§ EXERCISE DESCRIPTION
Condense the paragraph beginning "The Commissioner argues" in the excerpt on new evidence before the Appeals Council into a short bulleted list that keeps its main points.

§ READING TEXT
▼

Plaintiff argues that the Appeals Council erred in failing to consider new evidence. [ECF No. 13 at 14]. He maintains that the Appeals Council failed to indicate the weight accorded to the new evidence, to analyze the evidence, and to provide specific reasons for its conclusion. Id. Plaintiff contends the Appeals Council erred in failing to accord great weight to Dr. Hayes' opinion. Id.

The Commissioner argues the Appeals Council considered the evidence and was not required to explain the reasons for its conclusion. [ECF No. 15 at 23]. Although Dr. Hayes' opinion purports to be an assessment for the period beginning in March 2010, the Commissioner contends that the record contains no medical evidence or treatment notes to support that assertion. Id. at 25. Finally, she maintains that, because Dr. Hayes' opinion was not supported, it would not have changed the outcome of the case if it had been before the ALJ. Id.

The regulations "specifically permit claimants to submit additional evidence, not before the ALJ, when requesting review by the Appeals Council." Meyer v. Astrue, 662 F.3d 700, 705 (4th Cir. 2011). "If new and material evidence is submitted, the Appeals Council shall consider the additional evidence only where it relates to the period on or before the date of the administrative law judge hearing decision." 20 C.F.R. § 416.970(b). "Evidence is new 'if it is not duplicative or cumulative' and is material if there is 'a reasonable possibility that the new evidence would have changed the outcome.'" Meyer, 662 F.3d at 705, citing Wilkins v. Sec'y, Dep't of Health & Human Servs., 953 F.2d 93, 96 (4th Cir. 1991). If the new and material evidence relates to the period on or before the date of the ALJ's hearing decision, the Appeals Council should evaluate it as part of the entire record. 20 C.F.R. § 416.970(b). "[I]f the Appeals Council finds that the ALJ's 'action, findings, or conclusion is contrary to the weight of the evidence currently of record,'" it shall grant the request for review and either issue its own decision or remand the case to the ALJ for consideration of the evidence. Meyer, 662 F.3d at 705, citing 20 C.F.R. § 404.967, 404.977(a), and 404.979. However, if after reviewing the entire record, including the new and material evidence, the Appeals Council "finds the ALJ's action, findings, or conclusions not contrary to the weight of the evidence, the Appeals Council can simply deny the request for review" without explaining its rationale. Id.

▲

§ EXTRACTED MATERIAL
▼

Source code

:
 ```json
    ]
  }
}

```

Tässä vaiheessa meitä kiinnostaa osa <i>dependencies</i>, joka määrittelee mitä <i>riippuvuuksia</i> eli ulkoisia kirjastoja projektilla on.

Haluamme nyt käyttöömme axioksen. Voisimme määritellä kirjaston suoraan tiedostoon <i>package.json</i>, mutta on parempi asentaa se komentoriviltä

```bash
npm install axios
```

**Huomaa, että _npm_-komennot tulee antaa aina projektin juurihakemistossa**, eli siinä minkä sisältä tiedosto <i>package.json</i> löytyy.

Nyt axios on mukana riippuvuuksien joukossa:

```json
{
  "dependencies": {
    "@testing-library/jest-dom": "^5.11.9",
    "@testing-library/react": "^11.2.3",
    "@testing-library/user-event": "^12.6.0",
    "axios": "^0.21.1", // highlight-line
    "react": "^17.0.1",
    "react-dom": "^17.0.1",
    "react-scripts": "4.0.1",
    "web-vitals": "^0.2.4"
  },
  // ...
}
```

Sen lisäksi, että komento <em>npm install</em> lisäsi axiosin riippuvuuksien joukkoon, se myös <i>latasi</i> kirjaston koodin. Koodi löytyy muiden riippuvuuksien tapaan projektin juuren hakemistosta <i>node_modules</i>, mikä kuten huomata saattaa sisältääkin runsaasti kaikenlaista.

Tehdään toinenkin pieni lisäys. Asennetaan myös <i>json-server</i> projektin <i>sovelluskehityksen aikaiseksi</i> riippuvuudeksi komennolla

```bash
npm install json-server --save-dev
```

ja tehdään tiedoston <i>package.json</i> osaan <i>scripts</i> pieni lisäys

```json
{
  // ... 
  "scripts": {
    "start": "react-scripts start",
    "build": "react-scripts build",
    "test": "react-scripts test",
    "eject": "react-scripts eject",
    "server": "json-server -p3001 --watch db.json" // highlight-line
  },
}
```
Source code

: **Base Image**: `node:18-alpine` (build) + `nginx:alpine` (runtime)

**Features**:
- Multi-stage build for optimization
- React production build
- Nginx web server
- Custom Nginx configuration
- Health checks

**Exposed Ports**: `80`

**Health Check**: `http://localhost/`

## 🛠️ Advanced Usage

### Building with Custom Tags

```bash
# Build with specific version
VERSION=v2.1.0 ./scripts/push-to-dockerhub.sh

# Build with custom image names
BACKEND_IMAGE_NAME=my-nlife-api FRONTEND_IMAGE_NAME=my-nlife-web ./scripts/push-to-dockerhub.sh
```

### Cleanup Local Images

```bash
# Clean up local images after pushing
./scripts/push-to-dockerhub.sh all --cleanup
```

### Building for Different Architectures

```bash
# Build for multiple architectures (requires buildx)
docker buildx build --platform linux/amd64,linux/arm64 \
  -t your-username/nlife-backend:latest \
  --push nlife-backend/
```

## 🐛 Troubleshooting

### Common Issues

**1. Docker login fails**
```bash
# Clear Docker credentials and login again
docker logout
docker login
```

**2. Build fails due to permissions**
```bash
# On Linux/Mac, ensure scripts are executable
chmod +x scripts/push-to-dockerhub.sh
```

▲

§ SOLUTION TO THE EXERCISE
- The Commissioner argues that the Appeals Council considered the evidence and did not have to explain the reasons for its conclusion.
- Dr. Hayes' opinion purports to assess the period beginning in March 2010, but the Commissioner contends that the record contains no medical evidence or treatment notes to support that.
- Because the opinion was not supported, she maintains that it would not have changed the outcome if it had been before the ALJ.